04/02/2015 — auf Deutsch lesen
8th ADITC: High-tech from South Korea
“The extraordinary does not happen on ordinary paths.” With this quotation from Goethe, Professor Chokri Cherif, Director of the Institute of Textile Machinery and High Performance Material Technology (ITM) at Dresden Technical University (TU Dresden), welcomed the 700+ participants at this year’s Aachen-Dresden International Textile Conference (ADITC). As a whole, this international, technology-orientated conference, which focuses on a different subject every year, is increasing its coverage of inter-disciplinary peripheral topics in order to maximise the development potential of textile materials for a wide range of applications and to demonstrate the beneficial synergies for manufacturers, suppliers and users across an array of disciplines.
Hans Müller-Steinhagen, Rector of TU Dresden, emphasised in his welcome speech that TU Dresden was developing in giant steps, that it ranked highly in international terms and was already one of the top German universities. And for Franz-Jürgen Kümpers, Chairman of the Board of Directors at the Forschungskuratorium Textil, the German umbrella organisation for textile research based in Berlin, the Aachen-Dresden Textile Conference is “the Mecca for science, industry and the new student generation”. His exciting suggestion was that the present duo of Aachen and Dresden should be expanded to a trio by including Stuttgart as a venue for the International Textile Conference – first East and West, now the South. As he said, “Nobody could miss such an International Textile Conference any more!”
In his plenary presentation, Florian Meyer of Audi AG, Ingolstadt, highlighted lightweight construction in the automotive field as a key factor in reversing the ‘weight spiral’. He outlined the optimal use of different properties available from various materials and chassis construction methods in the multi-material mix. Bionic design and construction principles in complex fibre-based architectural structures were the subject of the presentation by Jan Knippers, of the Institute of Building Structures and Structural Design at the University of Stuttgart.
This world-renowned expert on membrane construction techniques explained the process chain, from researching biological examples, through computer-based modelling and statistical analysis, to the automated generation of what are known as ‘winding paths’. In his plenary presentation, Vladimir Dyakanov of the Würzburg-based Bavarian Centre for Applied Energy Research (ZAE Bayern), introduced energy-efficient solutions in textile architecture, taking as his example the Energy Efficiency Centre (EEC), a research and demonstration building in Würzburg.
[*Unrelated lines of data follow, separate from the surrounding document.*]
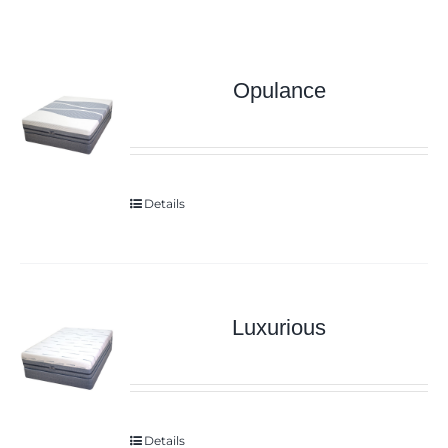
Opulance
Details
Luxurious
Details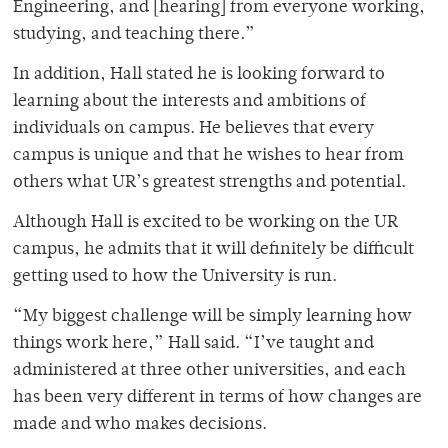
Engineering, and [hearing] from everyone working,
studying, and teaching there.”
In addition, Hall stated he is looking forward to
learning about the interests and ambitions of
individuals on campus. He believes that every
campus is unique and that he wishes to hear from
others what UR’s greatest strengths and potential.
Although Hall is excited to be working on the UR
campus, he admits that it will definitely be difficult
getting used to how the University is run.
“My biggest challenge will be simply learning how
things work here,” Hall said. “I’ve taught and
administered at three other universities, and each
has been very different in terms of how changes are
made and who makes decisions.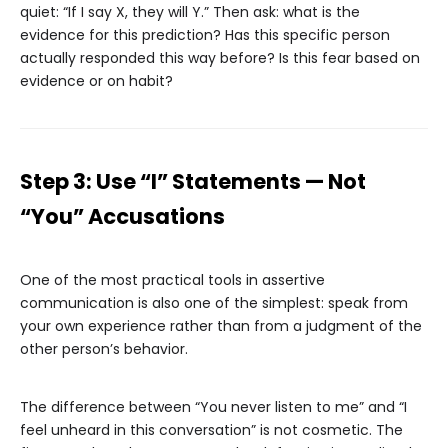
quiet: “If I say X, they will Y.” Then ask: what is the
evidence for this prediction? Has this specific person
actually responded this way before? Is this fear based on
evidence or on habit?
Step 3: Use “I” Statements — Not
“You” Accusations
One of the most practical tools in assertive
communication is also one of the simplest: speak from
your own experience rather than from a judgment of the
other person’s behavior.
The difference between “You never listen to me” and “I
feel unheard in this conversation” is not cosmetic. The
Its textile roof is an integral factor in the energy concept and consists of translucent PTFE-coated fibre-glass fabrics and transparent ETFE film with a solar protective print.
Current developments and high-tech applications from the highly industrialised country of South Korea, which had been selected as a partner nation, were the subject of a number of presentations and posters. In addition, delegates were given a comprehensive overview of future developments in the Korean textile industry. Alongside over 100 poster presentations, another highlight was the awards ceremony on behalf of the TU Dresden ITM Friends’ and Patrons’ Association. Two graduates of the Institute of Textile Machinery and High Performance Material Technology at TU Dresden received awards for exceptional theses.
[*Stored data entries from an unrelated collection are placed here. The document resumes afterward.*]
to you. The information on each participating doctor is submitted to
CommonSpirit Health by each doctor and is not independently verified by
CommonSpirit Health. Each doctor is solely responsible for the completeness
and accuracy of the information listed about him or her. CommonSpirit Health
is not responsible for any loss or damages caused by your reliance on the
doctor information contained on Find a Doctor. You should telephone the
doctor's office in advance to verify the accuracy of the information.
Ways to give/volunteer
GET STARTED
[Gisela Cozdzik/Iris Schlomski]
The 8th Aachen-Dresden International Textile Conference (ADITC), held on 27 and 28 November 2014 at the International Congress Centre in Dresden, attracted over 705 participants. One-fifth of them came from abroad; some 45% were from industry and from various associations.
The textile research institutes in the regions surrounding Aachen and Dresden have been running the ADITC jointly since 2007. It alternates between Aachen and Dresden and is well established in the world of textiles.